Please keep to the lines below from the one with "2: (34, 10)" through the one with "12: (25, 57)", and restate them word for word, ends included.

[Data extracted from a collection]
● ● ● ● ●
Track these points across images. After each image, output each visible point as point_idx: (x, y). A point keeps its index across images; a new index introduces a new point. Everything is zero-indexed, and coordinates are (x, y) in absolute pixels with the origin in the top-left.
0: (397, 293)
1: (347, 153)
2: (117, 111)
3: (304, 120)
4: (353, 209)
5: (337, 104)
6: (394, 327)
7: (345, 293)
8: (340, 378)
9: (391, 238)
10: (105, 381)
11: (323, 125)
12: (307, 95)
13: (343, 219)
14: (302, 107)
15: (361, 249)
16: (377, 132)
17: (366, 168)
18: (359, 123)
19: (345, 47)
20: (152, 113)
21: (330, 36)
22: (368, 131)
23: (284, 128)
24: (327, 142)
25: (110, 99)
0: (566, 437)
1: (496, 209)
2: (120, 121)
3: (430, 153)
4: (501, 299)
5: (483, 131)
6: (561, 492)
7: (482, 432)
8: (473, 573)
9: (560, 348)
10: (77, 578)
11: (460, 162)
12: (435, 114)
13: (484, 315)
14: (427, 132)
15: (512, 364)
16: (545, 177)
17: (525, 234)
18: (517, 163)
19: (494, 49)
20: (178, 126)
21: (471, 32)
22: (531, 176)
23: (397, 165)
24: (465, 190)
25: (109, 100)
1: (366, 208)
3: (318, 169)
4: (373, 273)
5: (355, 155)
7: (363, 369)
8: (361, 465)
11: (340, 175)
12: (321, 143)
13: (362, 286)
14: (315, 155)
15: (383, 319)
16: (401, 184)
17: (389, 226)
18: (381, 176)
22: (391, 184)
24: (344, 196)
● ● ● ● ●
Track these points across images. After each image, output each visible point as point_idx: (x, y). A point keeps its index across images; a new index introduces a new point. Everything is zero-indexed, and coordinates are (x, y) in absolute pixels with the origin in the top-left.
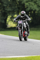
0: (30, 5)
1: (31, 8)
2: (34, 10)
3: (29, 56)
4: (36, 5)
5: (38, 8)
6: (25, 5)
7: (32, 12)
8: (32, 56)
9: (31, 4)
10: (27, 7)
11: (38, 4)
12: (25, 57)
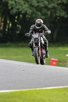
● ● ● ● ●
▶ _Expected answer_
2: (34, 10)
3: (29, 56)
4: (36, 5)
5: (38, 8)
6: (25, 5)
7: (32, 12)
8: (32, 56)
9: (31, 4)
10: (27, 7)
11: (38, 4)
12: (25, 57)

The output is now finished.